Data records:
################

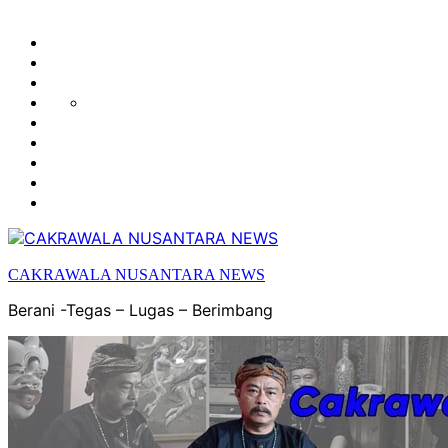
HUKUM
HIBURAN
EKONOMI
POLITIK
OLAH
PENDIDIKAN
RAGA
DAERAH
OPINI
OLAHRAGA
SENI
&
BUDAYA
CAKRAWALA NUSANTARA NEWS
Berani -Tegas – Lugas – Berimbang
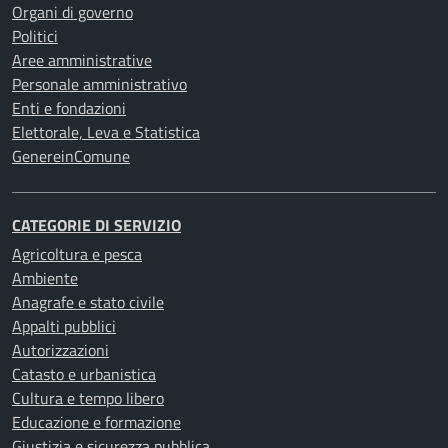
Organi di governo
Politici
Aree amministrative
Personale amministrativo
Enti e fondazioni
Elettorale, Leva e Statistica
GenereinComune
CATEGORIE DI SERVIZIO
Agricoltura e pesca
Ambiente
Anagrafe e stato civile
Appalti pubblici
Autorizzazioni
Catasto e urbanistica
Cultura e tempo libero
Educazione e formazione
Giustizia e sicurezza pubblica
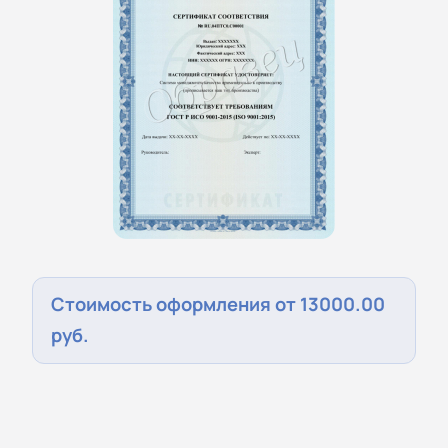
Стоимость оформления от 13000.00
руб.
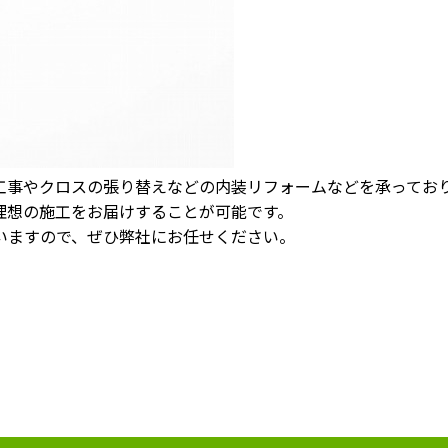
工事やクロスの張り替えなどの内装リフォームなどを承ってお
理想の施工をお届けすることが可能です。
いますので、ぜひ弊社にお任せください。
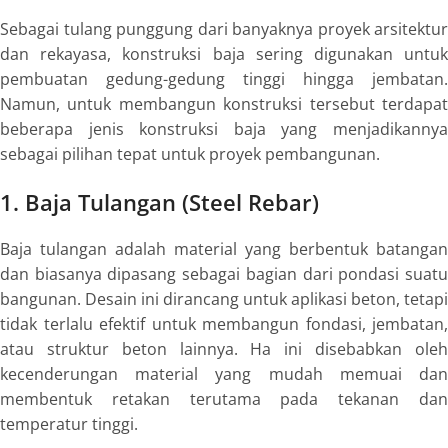
Sebagai tulang punggung dari banyaknya proyek arsitektur
dan rekayasa, konstruksi baja sering digunakan untuk
pembuatan gedung-gedung tinggi hingga jembatan.
Namun, untuk membangun konstruksi tersebut terdapat
beberapa jenis konstruksi baja yang menjadikannya
sebagai pilihan tepat untuk proyek pembangunan.
1. Baja Tulangan (
Steel Rebar
)
Baja tulangan adalah material yang berbentuk batangan
dan biasanya dipasang sebagai bagian dari pondasi suatu
bangunan. Desain ini dirancang untuk aplikasi beton, tetapi
tidak terlalu efektif untuk membangun fondasi, jembatan,
atau struktur beton lainnya. Ha ini disebabkan oleh
kecenderungan material yang mudah memuai dan
membentuk retakan terutama pada tekanan dan
temperatur tinggi.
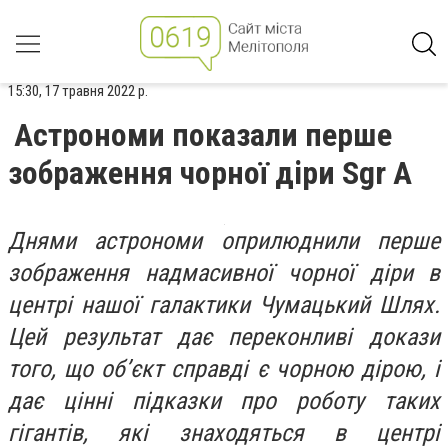
15:30, 17 травня 2022 р.
Астрономи показали перше
зображення чорної діри Sgr A
Днями астрономи оприлюднили перше
зображення надмасивної чорної діри в
центрі нашої галактики Чумацький Шлях.
Цей результат дає переконливі докази
того, що об’єкт справді є чорною дірою, і
дає цінні підказки про роботу таких
гігантів, які знаходяться в центрі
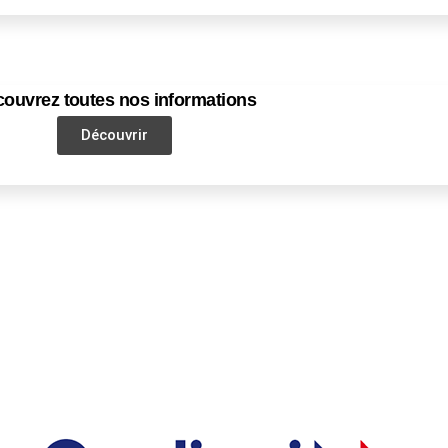
ouvrez toutes nos informations
Découvrir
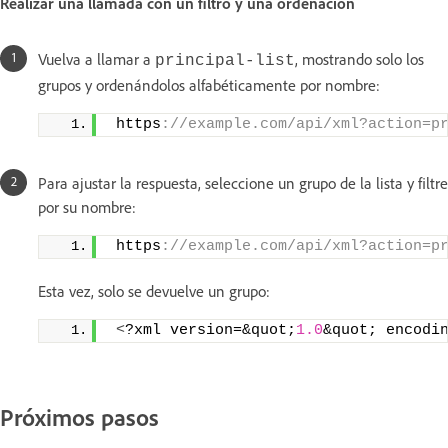
Realizar una llamada con un filtro y una ordenación
Vuelva a llamar a
, mostrando solo los
principal-list
grupos y ordenándolos alfabéticamente por nombre:
 https
://example.com/api/xml?action=p
Para ajustar la respuesta, seleccione un grupo de la lista y filtre
por su nombre:
 https
://example.com/api/xml?action=p
Esta vez, solo se devuelve un grupo:
<
?xml version=&quot;
1.0
&quot; encodi
Próximos pasos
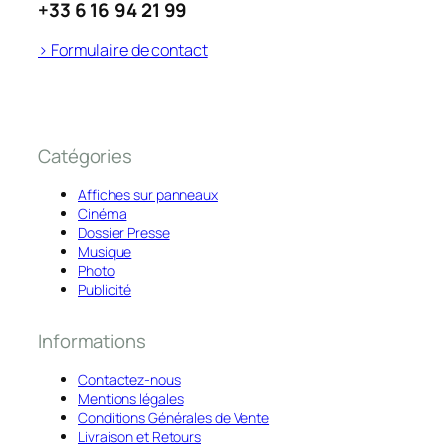
+33 6 16 94 21 99
> Formulaire de contact
Catégories
Affiches sur panneaux
Cinéma
Dossier Presse
Musique
Photo
Publicité
Informations
Contactez-nous
Mentions légales
Conditions Générales de Vente
Livraison et Retours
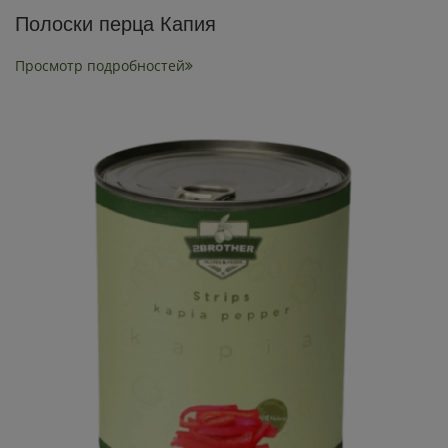
Полоски перца Капия
Просмотр подробностей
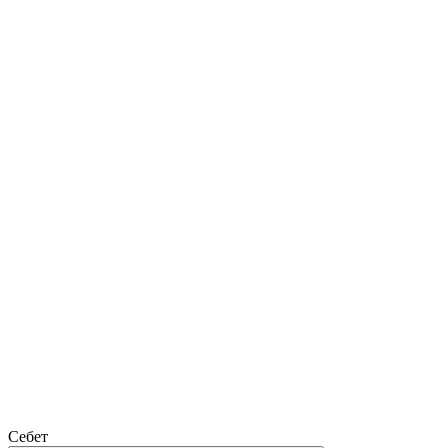
Себет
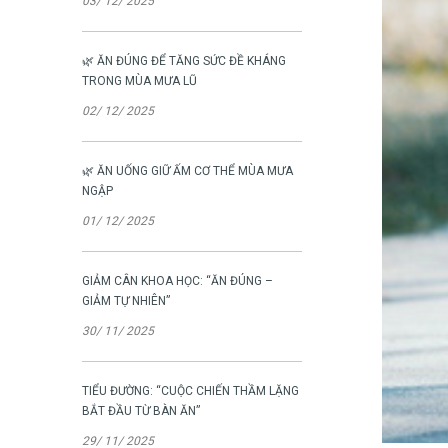
03/ 12/ 2025
🌿 ĂN ĐÚNG ĐỂ TĂNG SỨC ĐỀ KHÁNG
TRONG MÙA MƯA LŨ
02/ 12/ 2025
🌿 ĂN UỐNG GIỮ ẤM CƠ THỂ MÙA MƯA
NGẬP
01/ 12/ 2025
GIẢM CÂN KHOA HỌC: “ĂN ĐÚNG –
GIẢM TỰ NHIÊN”
30/ 11/ 2025
TIỂU ĐƯỜNG: “CUỘC CHIẾN THẦM LẶNG
BẮT ĐẦU TỪ BÀN ĂN”
29/ 11/ 2025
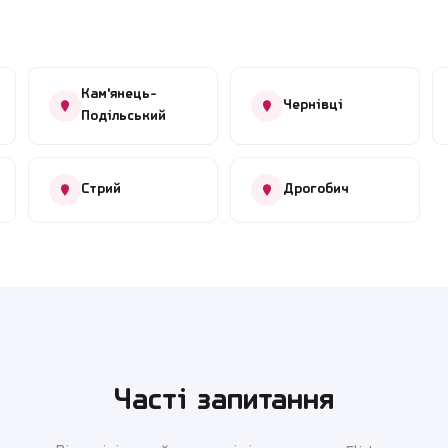
Кам'янець-
Чернівці
Подільський
Стрий
Дрогобич
Часті запитання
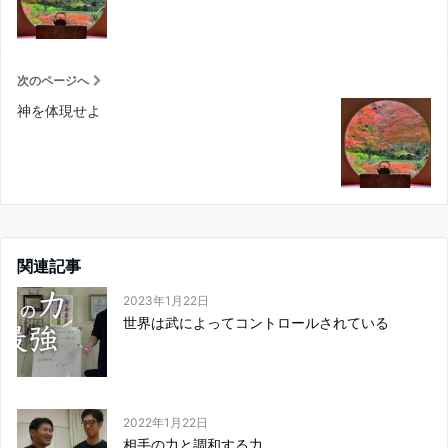
次のページへ
神を体現せよ
関連記事
2023年1月22日
世界は武によってコントロールされている
2022年1月22日
相手の力と調和する力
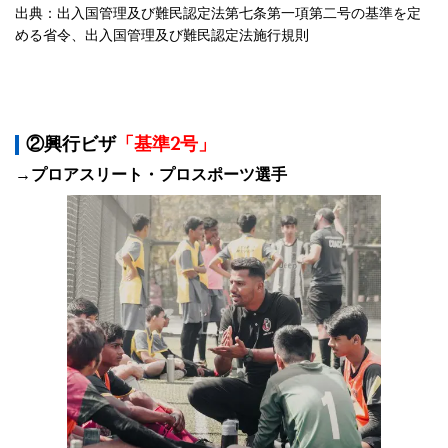
出典：出入国管理及び難民認定法第七条第一項第二号の基準を定
める省令、出入国管理及び難民認定法施行規則
②興行ビザ
「基準2号」
→プロアスリート・プロスポーツ選手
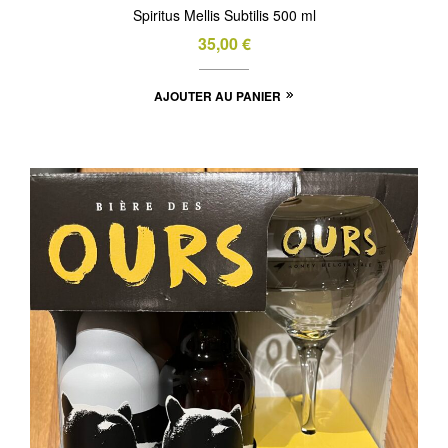
Spiritus Mellis Subtilis 500 ml
35,00
€
AJOUTER AU PANIER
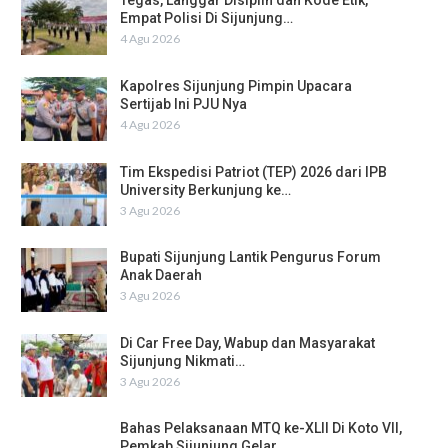
Tegas, Langgar Disiplin dan Kode Etik,
Empat Polisi Di Sijunjung…
4 Agu 2026
Kapolres Sijunjung Pimpin Upacara
Sertijab Ini PJU Nya
4 Agu 2026
Tim Ekspedisi Patriot (TEP) 2026 dari IPB
University Berkunjung ke…
3 Agu 2026
Bupati Sijunjung Lantik Pengurus Forum
Anak Daerah
3 Agu 2026
Di Car Free Day, Wabup dan Masyarakat
Sijunjung Nikmati…
3 Agu 2026
Bahas Pelaksanaan MTQ ke-XLII Di Koto VII,
Pemkab Sijunjung Gelar…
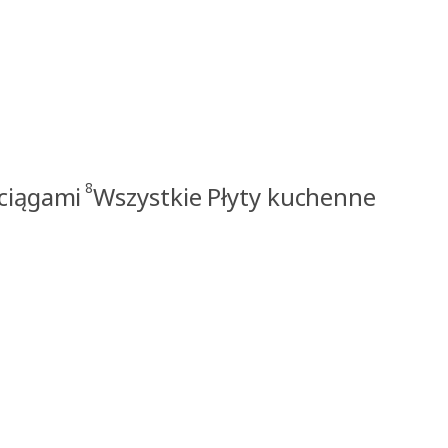
8
yciągami
Wszystkie Płyty kuchenne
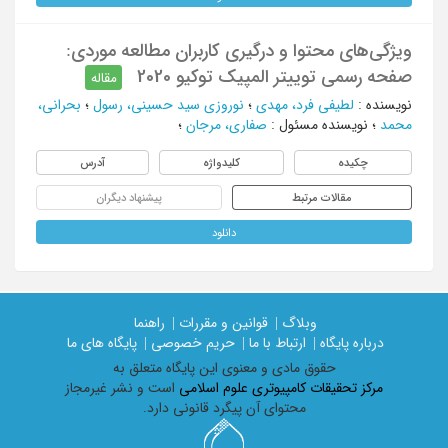
ویژگی‌های محتوا و درگیری کاربران مطالعه موردی:
صفحه رسمی توییتر المپیک توکیو 2020
مقاله
نویسنده
:
لطیفی فرد، مهدی
؛
نوروزی سید حسینی، رسول
؛
بحرانی،
محمد
؛
نویسنده مسئول
:
صفاری، مرجان
؛
چکیده
کلیدواژه
آدرس
مقالات مرتبط
پیشنهاد دیگران
دانلود
وبلاگ |
قوانین و مقررات |
راهنما
درباره پایگاه |
ارتباط با ما |
حریم خصوصی |
پایگاه های ما
حقوق مادی و معنوی اين پايگاه متعلق به
مرکز تحقیقات کامپیوتری علوم اسلامی
است و نشر غیرمجاز
محتوای آن پیگرد قانونی دارد.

################

Turn the material into a Markdown table with the columns "Row" and "Text line", starting at the line that has "Spiritus Mellis Subtilis 500 ml" and ending after the line that has "Wszystkie Płyty kuchenne". Skip blank lines, and leave the pictures out.

| Row | Text line |
|---|---|
| 1 | Spiritus Mellis Subtilis 500 ml |
| 2 | 35,00 |
| 3 | € |
| 4 | AJOUTER AU PANIER |
| 5 | Tegas, Langgar Disiplin dan Kode Etik, |
| 6 | Empat Polisi Di Sijunjung… |
| 7 | 4 Agu 2026 |
| 8 | Kapolres Sijunjung Pimpin Upacara |
| 9 | Sertijab Ini PJU Nya |
| 10 | 4 Agu 2026 |
| 11 | Tim Ekspedisi Patriot (TEP) 2026 dari IPB |
| 12 | University Berkunjung ke… |
| 13 | 3 Agu 2026 |
| 14 | Bupati Sijunjung Lantik Pengurus Forum |
| 15 | Anak Daerah |
| 16 | 3 Agu 2026 |
| 17 | Di Car Free Day, Wabup dan Masyarakat |
| 18 | Sijunjung Nikmati… |
| 19 | 3 Agu 2026 |
| 20 | Bahas Pelaksanaan MTQ ke-XLII Di Koto VII, |
| 21 | Pemkab Sijunjung Gelar… |
| 22 | 8 |
| 23 | yciągami |
| 24 | Wszystkie Płyty kuchenne |